Homework 1: How I brush my teeth
SE 367: Introduction to Cognitive sciences
Bhuwan Dhingra (Y8167)

The very first thing I realized while brushing my teeth in the morning, was that every day I brush in exactly the same manner. The entire process from applying paste to the brush, to rinsing my mouth at the end is fixed and almost never varies. Starting off with cleaning the front teeth, I always move to the right side of my mouth, followed by the left, followed by the inner part of the teeth, and a final round for the frontal portion before rinsing my mouth. The second observation I made, was that I never really think about brushing my teeth while brushing my teeth. My thoughts are always on something other than the task at hand of brushing. Even when I paid special attention to it, for this assignment, I never thought about how was I doing it, my hands seemed to move by themselves.

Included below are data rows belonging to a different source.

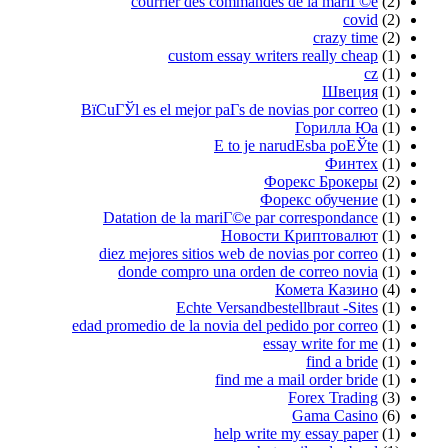
courrier des commandes de la mariГ©e
(2)
covid
(2)
crazy time
(2)
custom essay writers really cheap
(1)
cz
(1)
Швеция
(1)
ВїCuГЎl es el mejor paГ­s de novias por correo
(1)
Горилла Юа
(1)
Е to je narudЕѕba poЕЎte
(1)
Финтех
(1)
Форекс Брокеры
(2)
Форекс обучение
(1)
Datation de la mariГ©e par correspondance
(1)
Новости Криптовалют
(1)
diez mejores sitios web de novias por correo
(1)
donde compro una orden de correo novia
(1)
Комета Казино
(4)
Echte Versandbestellbraut -Sites
(1)
edad promedio de la novia del pedido por correo
(1)
essay write for me
(1)
find a bride
(1)
find me a mail order bride
(1)
Forex Trading
(3)
Gama Casino
(6)
help write my essay paper
(1)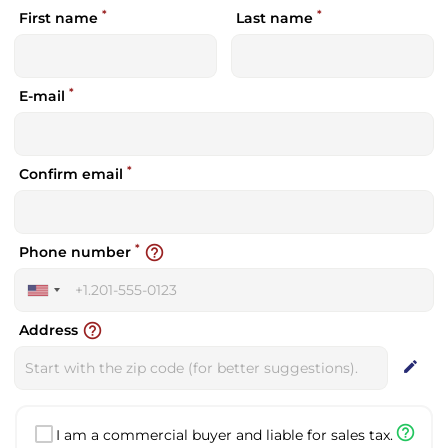
*
*
First name
Last name
*
E-mail
*
Confirm email
*
help_outline
Phone number
United
States
help_outline
Address
+1
edit
help_outline
I am a commercial buyer and liable for sales tax.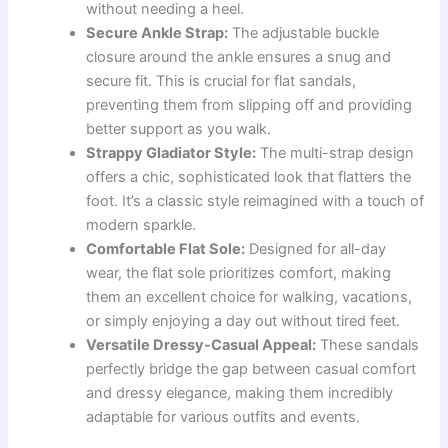
without needing a heel.
Secure Ankle Strap:
The adjustable buckle
closure around the ankle ensures a snug and
secure fit. This is crucial for flat sandals,
preventing them from slipping off and providing
better support as you walk.
Strappy Gladiator Style:
The multi-strap design
offers a chic, sophisticated look that flatters the
foot. It’s a classic style reimagined with a touch of
modern sparkle.
Comfortable Flat Sole:
Designed for all-day
wear, the flat sole prioritizes comfort, making
them an excellent choice for walking, vacations,
or simply enjoying a day out without tired feet.
Versatile Dressy-Casual Appeal:
These sandals
perfectly bridge the gap between casual comfort
and dressy elegance, making them incredibly
adaptable for various outfits and events.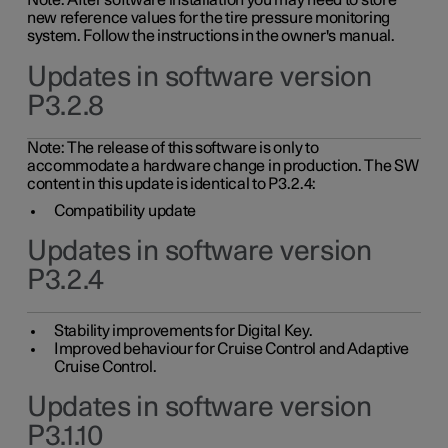
Note: After software installation you may need to store
new reference values for the tire pressure monitoring
system. Follow the instructions in the owner's manual.
Updates in software version
P3.2.8
Note: The release of this software is only to
accommodate a hardware change in production. The SW
content in this update is identical to P3.2.4:
Compatibility update
Updates in software version
P3.2.4
Stability improvements for Digital Key.
Improved behaviour for Cruise Control and Adaptive
Cruise Control.
Updates in software version
P3.1.10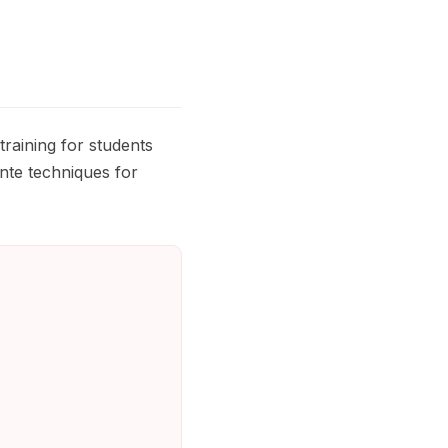
aining for students
inte techniques for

The above two observations clearly indicate that there is some algorithm for brushing my teeth coded into my subconscious. It automatically gets executed instruction by instruction when I enter the bathroom in the morning. The role of vision in this process is actually pretty interesting. Vision is not necessary, in that I can brush my teeth equally well without looking in the mirror, but it does constitute to the smooth functioning of the algorithm. Closing my eyes while brushing makes me much more aware of the algorithm by which I do it, and makes me think about how am I doing it. Somehow the process moves from the subconscious to the conscious if the sensory input of vision is removed.

Obviously this algorithm was not in my subconscious at birth, so the question remains about how did I learn it? Say I have an ulcer on the left part of my mouth which hurts when I brush there, I have to make a conscious effort to skip brushing that part of the mouth. Even if this ulcer persists for a week, each time I would have to make a conscious effort to skip that step in the process. Probably if I keep skipping that step for a month, it would eventually move to my subconscious and I would not have to think about it anymore. Hence, I believe that learning this algorithm is actually a long and slow process of doing it consciously before it gets coded into the subconscious.